→ **Source document**
● ● ●

🧪 Skills

Qwen3 Tts Mlx

Local Qwen3-TTS speech synthesis on Apple Silicon via MLX. Use for offline narration, audiobooks, video voiceovers, and multilingual TTS.

v2.1.0
❤️ 0
⬇️ 160
👁 1
Share

Description


name: qwen3-tts-mlx description: Local Qwen3-TTS speech synthesis on Apple Silicon via MLX. Use for offline narration, audiobooks, video voiceovers, and multilingual TTS. metadata: author: agiseek version: "1.2.0"

Qwen3-TTS MLX

Run Qwen3-TTS locally on Apple Silicon (M1/M2/M3/M4) using MLX. Supports 11 languages, 9 built-in voices, voice cloning, and voice design from text descriptions.

When to Use

  • Generate speech fully offline on a Mac
  • Produce narration, audiobooks, podcasts, or video voiceovers
  • Create multilingual TTS with controllable style and emotion
  • Clone any voice from a short audio sample
  • Design custom voices from text descriptions

Quick Start

Install

pip install mlx-audio
brew install ffmpeg

Basic Usage

python scripts/run_tts.py custom-voice \
  --text "Hello, welcome to local text to speech." \
  --voice Ryan \
  --output output.wav

With Style Control

python scripts/run_tts.py custom-voice \
  --text "Breaking news: local AI model achieves human-level speech." \
  --voice Uncle_Fu \
  --instruct "news anchor tone, calm and authoritative" \
  --output news.wav

Model Variants

Variant Model Size Memory Use Case
CustomVoice mlx-community/Qwen3-TTS-12Hz-0.6B-CustomVoice-4bit ~1GB ~4GB Built-in voices + style control (recommended)

● ● ●

→ **Material supplied**
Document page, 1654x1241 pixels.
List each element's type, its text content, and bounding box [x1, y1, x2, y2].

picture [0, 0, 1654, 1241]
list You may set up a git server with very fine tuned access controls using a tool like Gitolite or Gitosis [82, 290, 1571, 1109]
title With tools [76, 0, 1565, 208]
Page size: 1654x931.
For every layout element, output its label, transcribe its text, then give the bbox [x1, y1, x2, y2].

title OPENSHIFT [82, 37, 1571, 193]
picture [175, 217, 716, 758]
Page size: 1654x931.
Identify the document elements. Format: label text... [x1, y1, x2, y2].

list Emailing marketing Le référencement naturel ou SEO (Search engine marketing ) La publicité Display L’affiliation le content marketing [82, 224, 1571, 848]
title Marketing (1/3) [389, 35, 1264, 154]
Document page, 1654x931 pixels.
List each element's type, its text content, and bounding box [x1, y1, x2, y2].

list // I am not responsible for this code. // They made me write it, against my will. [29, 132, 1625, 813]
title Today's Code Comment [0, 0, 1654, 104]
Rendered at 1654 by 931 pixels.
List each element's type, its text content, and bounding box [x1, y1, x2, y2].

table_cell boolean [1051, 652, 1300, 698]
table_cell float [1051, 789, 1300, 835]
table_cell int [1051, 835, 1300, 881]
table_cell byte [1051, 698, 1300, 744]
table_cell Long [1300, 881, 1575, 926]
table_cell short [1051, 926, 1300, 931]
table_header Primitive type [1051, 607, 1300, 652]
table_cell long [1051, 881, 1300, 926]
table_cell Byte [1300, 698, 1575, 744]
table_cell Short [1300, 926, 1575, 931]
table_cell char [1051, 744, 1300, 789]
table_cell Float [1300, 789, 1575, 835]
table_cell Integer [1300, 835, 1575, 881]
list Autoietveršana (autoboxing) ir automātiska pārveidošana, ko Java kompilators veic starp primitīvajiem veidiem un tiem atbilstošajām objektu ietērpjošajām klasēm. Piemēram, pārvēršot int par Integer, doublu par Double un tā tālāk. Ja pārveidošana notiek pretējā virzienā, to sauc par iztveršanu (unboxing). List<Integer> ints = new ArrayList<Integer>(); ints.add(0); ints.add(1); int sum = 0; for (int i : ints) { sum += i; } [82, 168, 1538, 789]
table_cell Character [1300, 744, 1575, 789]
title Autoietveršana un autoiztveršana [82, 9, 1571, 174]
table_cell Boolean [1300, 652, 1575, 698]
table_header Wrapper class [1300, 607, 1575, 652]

● ● ●

→ **Given problem 1**
Retype verbatim the passage of the Qwen3-TTS MLX page that begins at the words "name: qwen3-tts-mlx description: Local" and stops after the words "from text descriptions.".
→ **Given problem 2**
Extend the Qwen3-TTS MLX page from the point where it stops, writing what would follow its last line.

→ **Task response 1**
name: qwen3-tts-mlx description: Local Qwen3-TTS speech synthesis on Apple Silicon via MLX. Use for offline narration, audiobooks, video voiceovers, and multilingual TTS. metadata: author: agiseek version: "1.2.0"

Qwen3-TTS MLX

Run Qwen3-TTS locally on Apple Silicon (M1/M2/M3/M4) using MLX. Supports 11 languages, 9 built-in voices, voice cloning, and voice design from text descriptions.

→ **Task response 2**
VoiceDesign mlx-community/Qwen3-TTS-12Hz-1.7B-VoiceDesign-5bit ~2GB ~5GB Create voices from text descriptions
Base mlx-community/Qwen3-TTS-12Hz-0.6B-Base-4bit ~1GB ~4GB Voice cloning from reference audio

Supported Languages

Language Code Notes
Auto-detect auto Default, detects from text
Chinese Chinese Mandarin
English English
Japanese Japanese
Korean Korean
French French
German German
Spanish Spanish
Portuguese Portuguese
Italian Italian
Russian Russian

Built-in Voices

Voice Language Character
Vivian Chinese Female, bright, young
Serena Chinese Female, gentle, soft
Uncle_Fu Chinese Male, authoritative, news anchor
Dylan Chinese Male, Beijing dialect
Eric Chinese Male, Sichuan dialect
Ryan English Male, energetic
Aiden English Male, clear, neutral
Ono_Anna Japanese Female
Sohee Korean Female

Voice Selection Guide:

Scenario Recommended Voice
Chinese news/narration Uncle_Fu
Chinese casual/lively Eric
Chinese female, professional Vivian
Chinese female, storytelling Serena
English energetic content Ryan
English neutral/educational Aiden
Japanese content Ono_Anna
Korean content Sohee

Modes

1) CustomVoice

Use built-in voices with optional emotion/style control via --instruct.

python scripts/run_tts.py custom-voice \
  --text "This is amazing news!" \
  --voice Vivian \
  --instruct "excited and happy" \
  --output excited.wav

Style instruction examples:

  • "calm and warm" - Soft, friendly delivery
  • "news anchor, authoritative" - Professional broadcast style
  • "excited and energetic" - High energy, enthusiastic
  • "sad and melancholic" - Emotional, somber tone
  • "whispering, intimate" - Quiet, close-mic feel

2) VoiceDesign

Create a completely new voice by describing it in natural language.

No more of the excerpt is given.